_PROMPT:_ Where does the word "yellow" show up in the data? Please find each such line and copy it.

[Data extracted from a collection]

┄┄┄┄┄┄

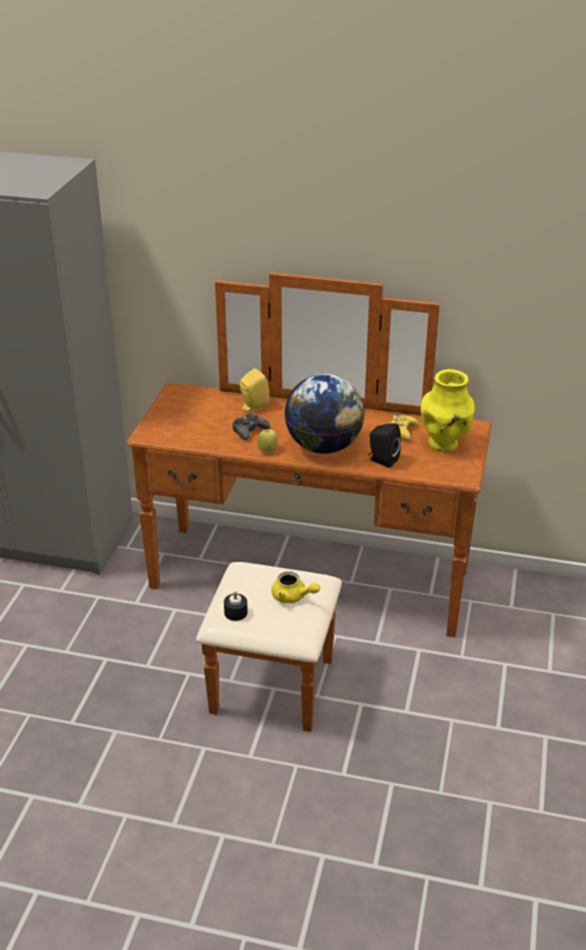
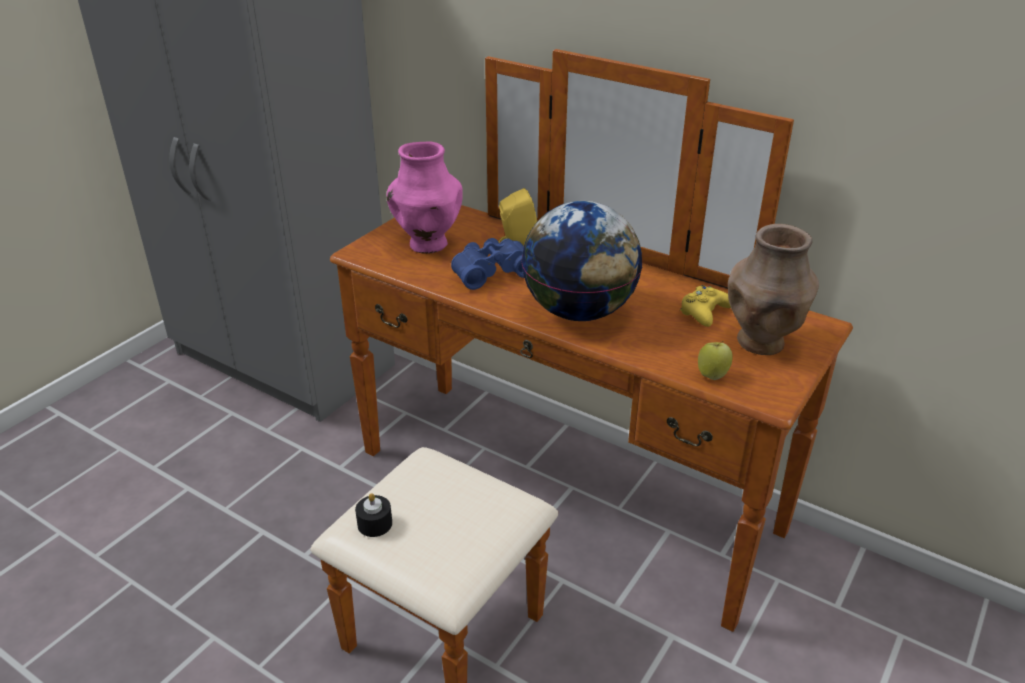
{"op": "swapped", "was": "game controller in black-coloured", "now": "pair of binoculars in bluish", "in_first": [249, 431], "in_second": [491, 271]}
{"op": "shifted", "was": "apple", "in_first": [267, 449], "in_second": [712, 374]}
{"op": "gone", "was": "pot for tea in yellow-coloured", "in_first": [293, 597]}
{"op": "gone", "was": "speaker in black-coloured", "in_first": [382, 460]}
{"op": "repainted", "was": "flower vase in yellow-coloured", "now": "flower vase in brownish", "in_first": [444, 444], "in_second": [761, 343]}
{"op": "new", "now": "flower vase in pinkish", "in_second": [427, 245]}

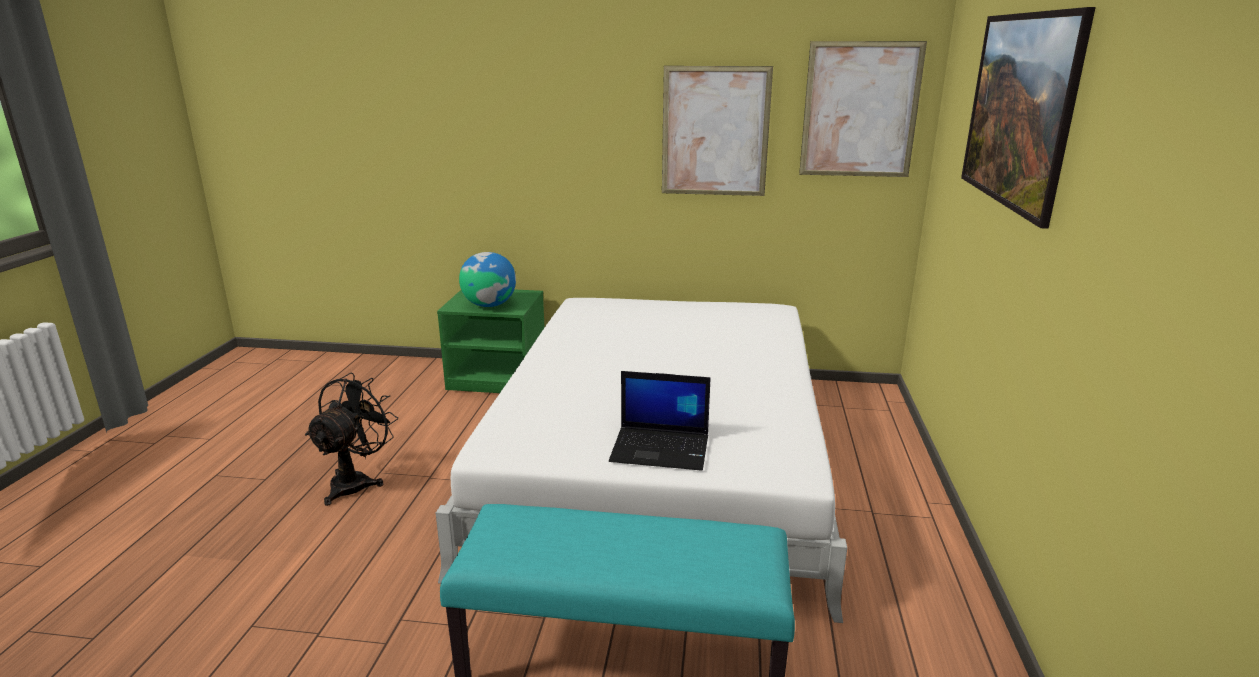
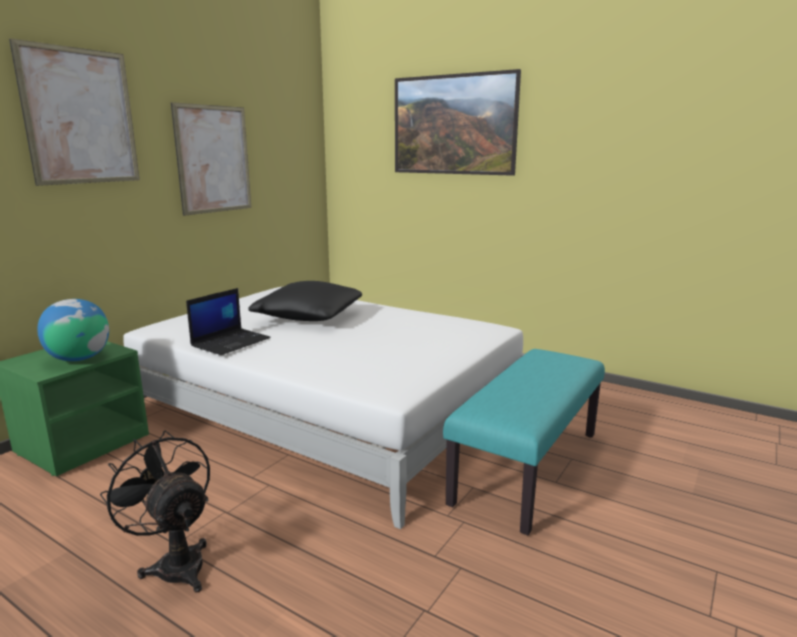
{"op": "shifted", "was": "laptop", "in_first": [661, 448], "in_second": [231, 342]}
{"op": "shifted", "was": "picture", "in_first": [860, 110], "in_second": [80, 117]}
{"op": "new", "now": "pillow in black-coloured", "in_second": [309, 316]}

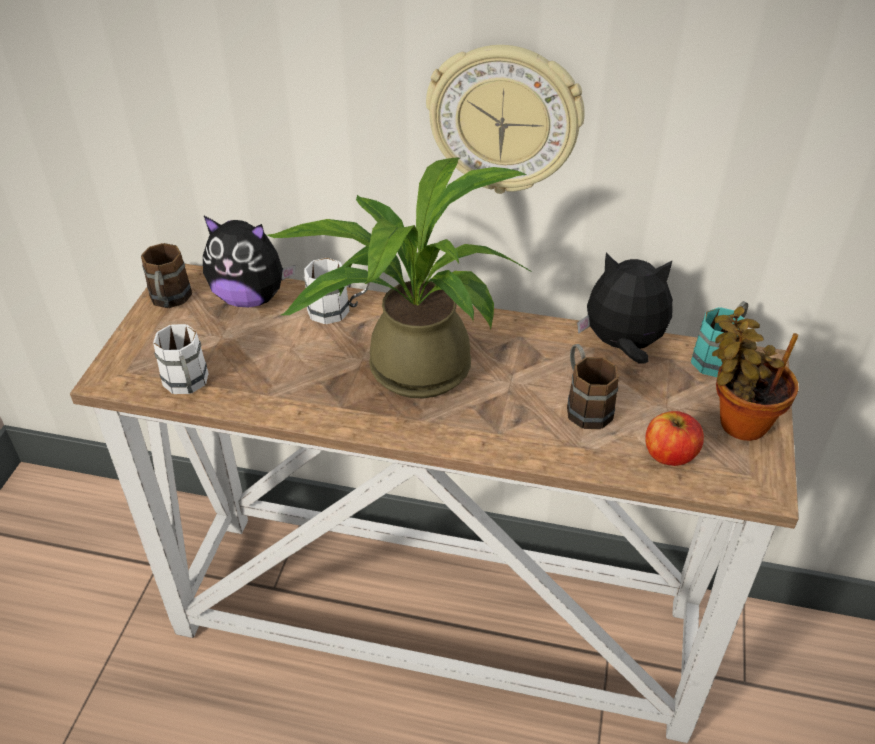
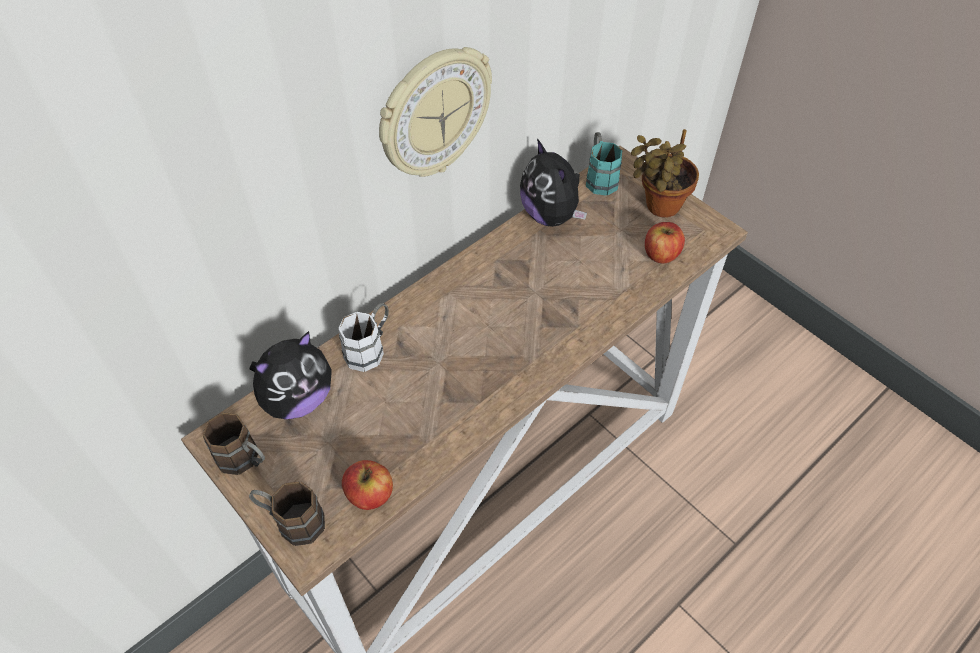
{"op": "swapped", "was": "mug in whitish", "now": "apple", "in_first": [188, 386], "in_second": [369, 494]}
{"op": "gone", "was": "plant in a pot", "in_first": [407, 364]}
{"op": "shifted", "was": "mug in brownish", "in_first": [584, 404], "in_second": [292, 521]}
{"op": "rotated", "was": "cuddly toy", "in_first": [622, 346], "in_second": [551, 215], "clockwise": -75}

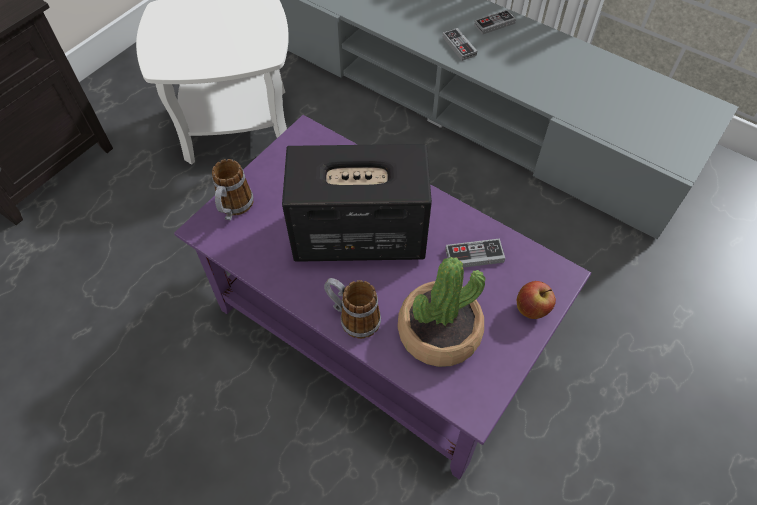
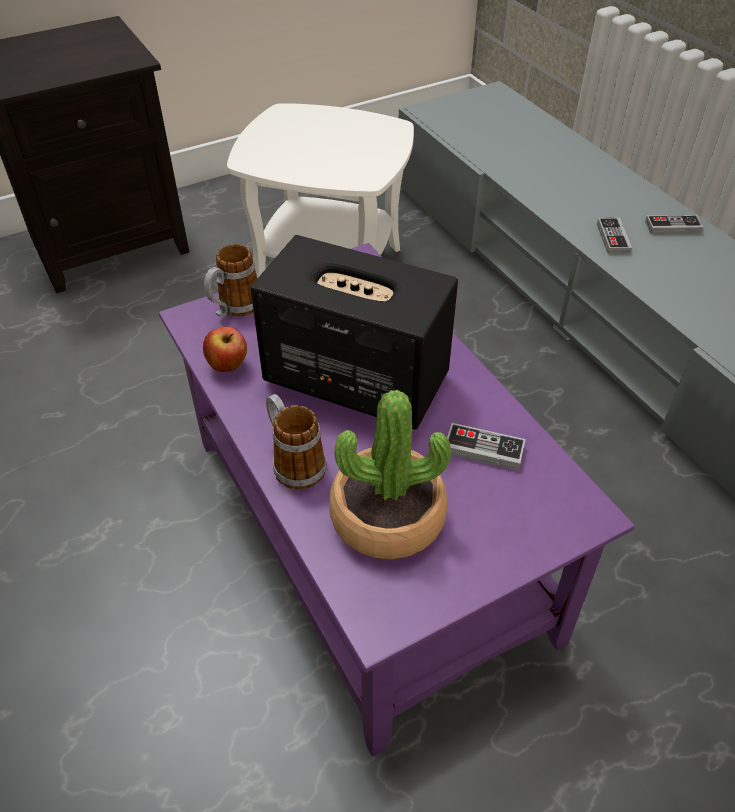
{"op": "shifted", "was": "apple", "in_first": [532, 309], "in_second": [228, 366]}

┄┄┄┄┄┄

_RESPONSE TO THIS EXERCISE:_
{"op": "gone", "was": "pot for tea in yellow-coloured", "in_first": [293, 597]}
{"op": "repainted", "was": "flower vase in yellow-coloured", "now": "flower vase in brownish", "in_first": [444, 444], "in_second": [761, 343]}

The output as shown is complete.